When my friend sent me the first instalment of corrected work, we had other friends of ours staying on the coach in our station. I knew that the wife could type, and as her husband had a typewriter on the coach, I brazenly asked her to do a little typing for me as I badly wanted to see how my story looked in print. I told her it was a secret and she promised to keep it. She started very enthusiastically, but as the pages of my writing were so liberally decorated with corrections in red ink, she soon got tired of this truly dazzling work and begged to be relieved. I had sent off my garden boy who was half witted (I thought) and harmless to Ebute Metta to collect the manuscript and also gave him an ice box, and an order to the cold storage company, for some butter, cheese and bacon. He did not come back until four days had passed, and I expected him to be away one day only. We could not trace him anywhere, and I was very anxious to know the fate of my manuscript.
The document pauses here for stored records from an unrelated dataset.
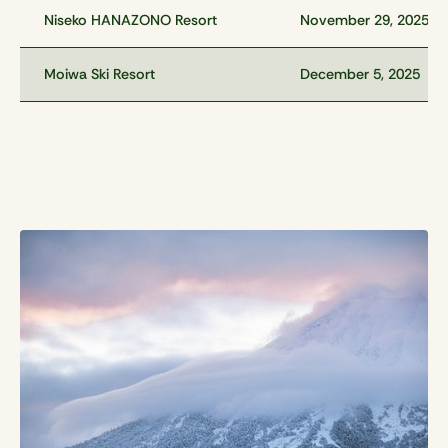
Niseko HANAZONO Resort
November 29, 2025
Moiwa Ski Resort
December 5, 2025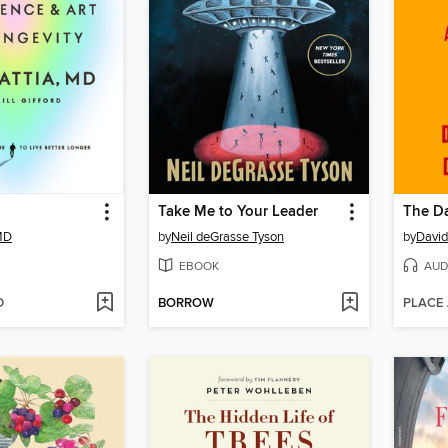
Take Me to Your Leader
The Da
 MD
by
Neil deGrasse Tyson
by
David
EBOOK
AUD
D
BORROW
PLACE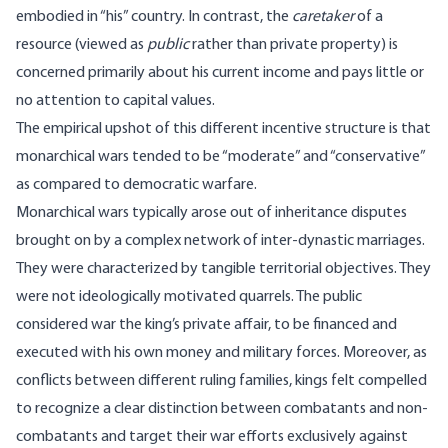
embodied in “his” country. In contrast, the
caretaker
of a
resource (viewed as
public
rather than private property) is
concerned primarily about his current income and pays little or
no attention to capital values.
The empirical upshot of this different incentive structure is that
monarchical wars tended to be “moderate” and “conservative”
as compared to democratic warfare.
Monarchical wars typically arose out of inheritance disputes
brought on by a complex network of inter-dynastic marriages.
They were characterized by tangible territorial objectives. They
were not ideologically motivated quarrels. The public
considered war the king’s private affair, to be financed and
executed with his own money and military forces. Moreover, as
conflicts between different ruling families, kings felt compelled
to recognize a clear distinction between combatants and non-
combatants and target their war efforts exclusively against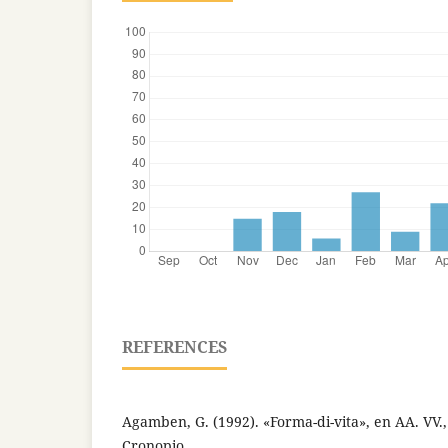
REFERENCES
Agamben, G. (1992). «Forma-di-vita», en AA. VV., 
Cronopio.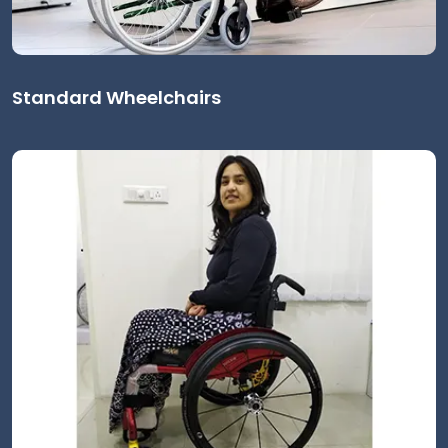
Standard Wheelchairs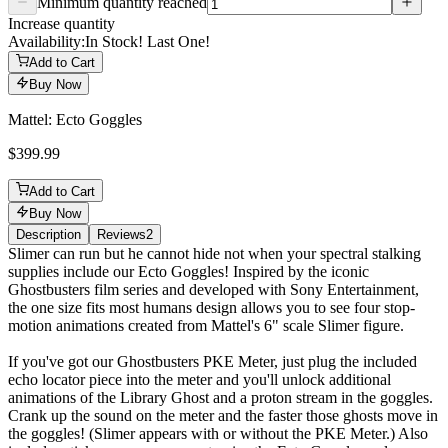
Minimum quantity reached
Increase quantity
Availability:
In Stock! Last One!
Add to Cart
Buy Now
Mattel: Ecto Goggles
$399.99
Add to Cart
Buy Now
Description
Reviews
2
Description
Slimer can run but he cannot hide not when your spectral stalking
supplies include our Ecto Goggles! Inspired by the iconic
Ghostbusters film series and developed with Sony Entertainment,
the one size fits most humans design allows you to see four stop-
motion animations created from Mattel's 6" scale Slimer figure.
If you've got our Ghostbusters PKE Meter, just plug the included
echo locator piece into the meter and you'll unlock additional
animations of the Library Ghost and a proton stream in the goggles.
Crank up the sound on the meter and the faster those ghosts move in
the goggles! (Slimer appears with or without the PKE Meter.) Also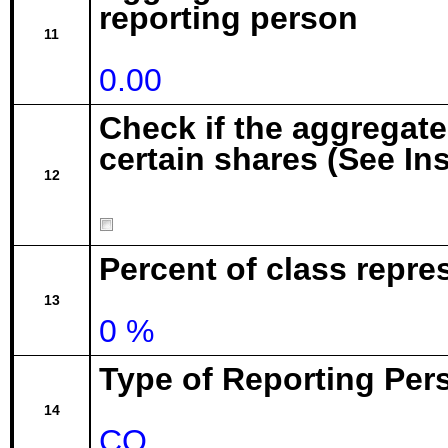
reporting person
11
0.00
Check if the aggregat
certain shares (See In
12
Percent of class repr
13
0 %
Type of Reporting Pers
14
CO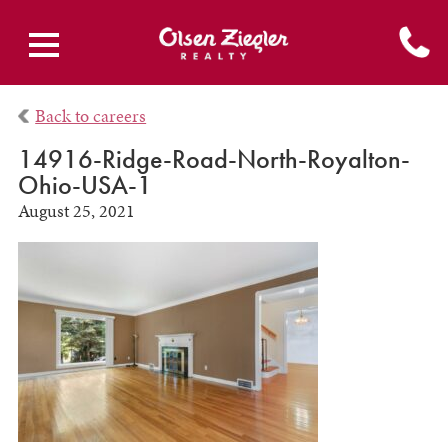
Back to careers
14916-Ridge-Road-North-Royalton-
Ohio-USA-1
August 25, 2021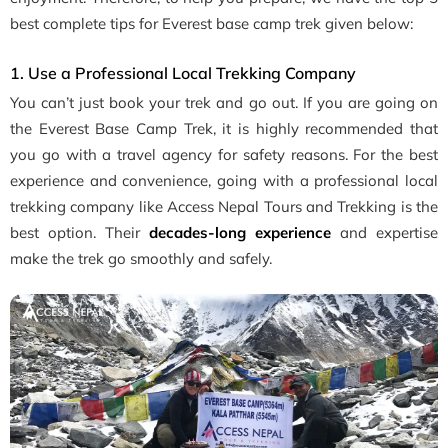
best complete tips for Everest base camp trek given below:
1. Use a Professional Local Trekking Company
You can’t just book your trek and go out. If you are going on
the Everest Base Camp Trek, it is highly recommended that
you go with a travel agency for safety reasons. For the best
experience and convenience, going with a professional local
trekking company like Access Nepal Tours and Trekking is the
best option. Their
decades-long experience
and expertise
make the trek go smoothly and safely.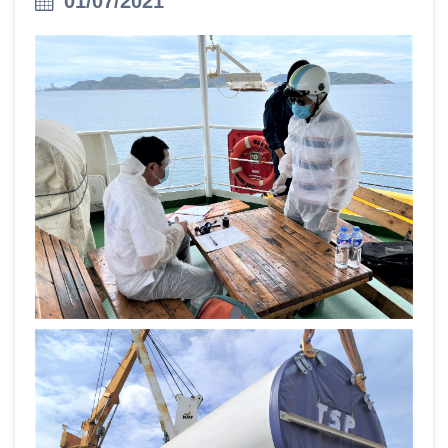
01/07/2021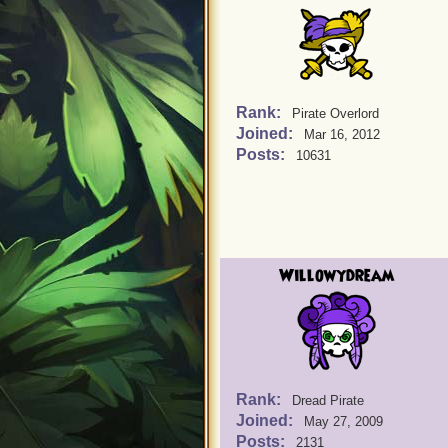
Rank:
Pirate Overlord
Joined:
Mar 16, 2012
Posts:
10631
Willowydream
Rank:
Dread Pirate
Joined:
May 27, 2009
Posts:
2131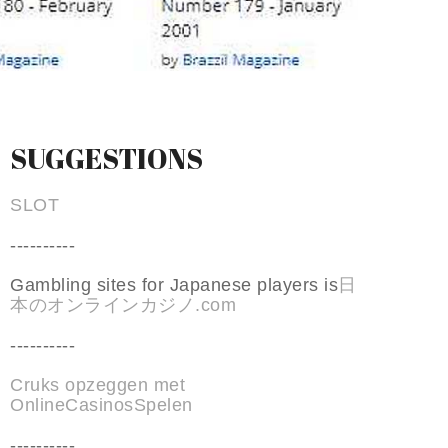
SUGGESTIONS
SLOT
----------
Gambling sites for Japanese players is
日
本のオンラインカジノ.com
----------
Cruks opzeggen met
OnlineCasinosSpelen
----------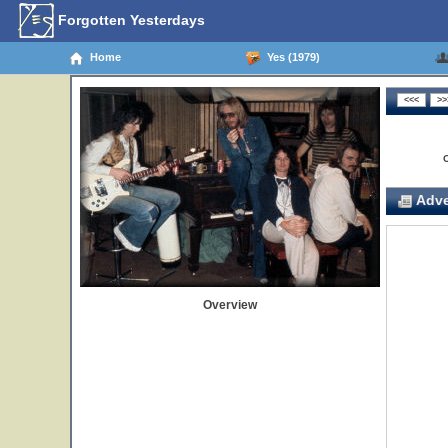
Forgotten Yesterdays
Home
Yes (1979)
Adve
Overview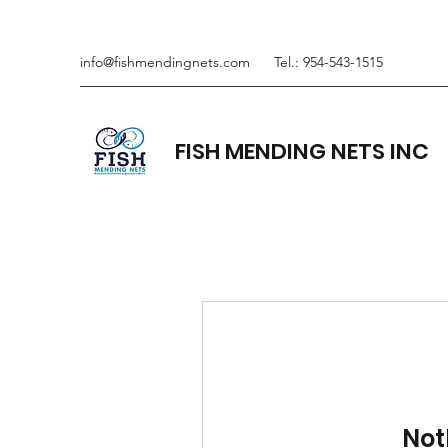
info@fishmendingnets.com
Tel.: 954-543-1515
FISH MENDING NETS INC
Not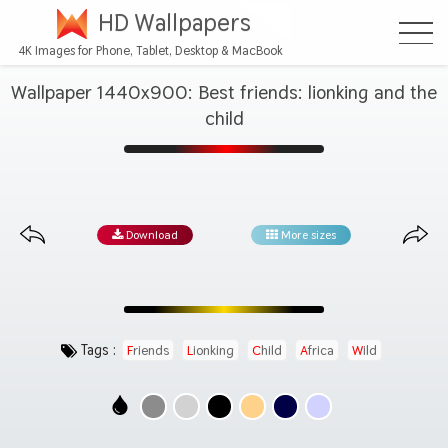
HD Wallpapers
4K Images for Phone, Tablet, Desktop & MacBook
Wallpaper 1440x900: Best friends: lionking and the
child
Download
More sizes
Tags :
Friends
Lionking
Child
Africa
Wild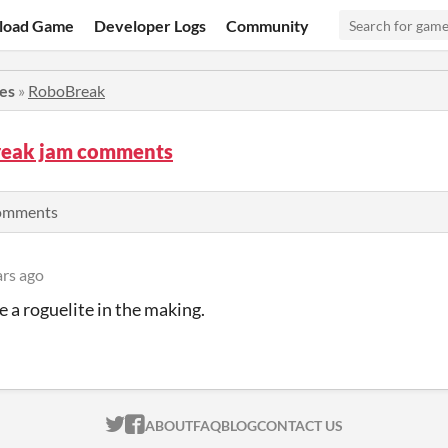
load Game
Developer Logs
Community
ies
»
RoboBreak
eak jam comments
comments
ars ago
ke a roguelite in the making.
ITCH.IO ON TWITTER
ITCH.IO ON FACEBOOK
ABOUT
FAQ
BLOG
CONTACT US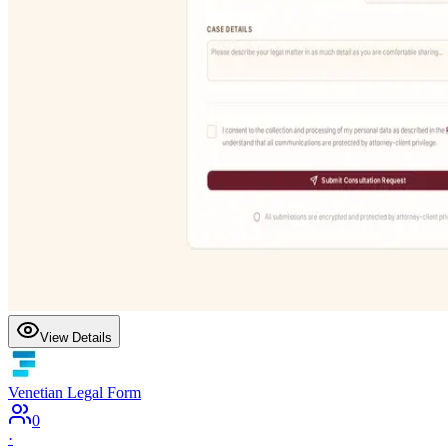
View Details
Venetian Legal Form
0
·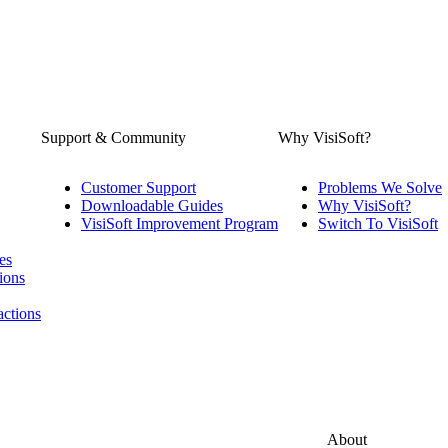
Support & Community
Why VisiSoft?
Customer Support
Problems We Solve
Downloadable Guides
Why VisiSoft?
VisiSoft Improvement Program
Switch To VisiSoft
es
ions
actions
About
The manuscript that I had written between such important interruptions as:
"I get no stakie on the market I get pork heart there be no veggies in the market today and all too dear,"
and so on, all the morning.

The garden boy arrived on the fourth day with wild stories that he had been robbed, which meant that he had sold my stores, got gloriously drunk and stayed in Lagos with his friends as long as the money lasted. The miracle that I was praying would happen, did happen, but only partially. He brought back the manuscript and some typed sheets of paper, almost complete. It was terribly crumpled, a little torn, and some sheets missing but luckily only a few. After sorting out that grubby bundle I found there was not much to re-write. I was so glad to receive my papers, that I only dismissed the garden boy without investigating much of his doings in Lagos. He came next day to thank me for being lenient with him and not making him pay for the loss of the stores, and offered for sale some seeds which I had given him a few days before. He was a psychologist, that fellow, and had a sense of humour. I had another lesson, it was like being kind to a fat donkey, only I moved the peg myself this time, and laughed at myself only.

Granny at Old Basing with Sally the Labrador
Granny at Old Basing with Sally the Labrador.

A day or two later, a man came with a petition to ask me to plead with my husband to give him a job. I asked him what sort of a job he was looking for, and he said a clerk. I asked him if he could type, and he said he could. I tried him and to my great astonishment he could read the manuscript. I gave him the job of typing this book, which he did in our house at odd hours. Occasionally he put his own interpretation on the words and sentences which he could not read, and sometimes it was an extraordinarily funny meaning, before it was corrected. But as he got used to the writing he did it very well.

I think now I must finish and see what will happen to this book. I have just remembered a little nursery rhyme from one of the children's books that I used to read to Helen when I put her to bed.

There was a little gnome,
That used to like to roam,
But he found a little shed,
With chimney, white and red,
And quite forgot,
To roam a lot,
And settled down instead!

Shall I ever have a shed and ever settle down I wonder?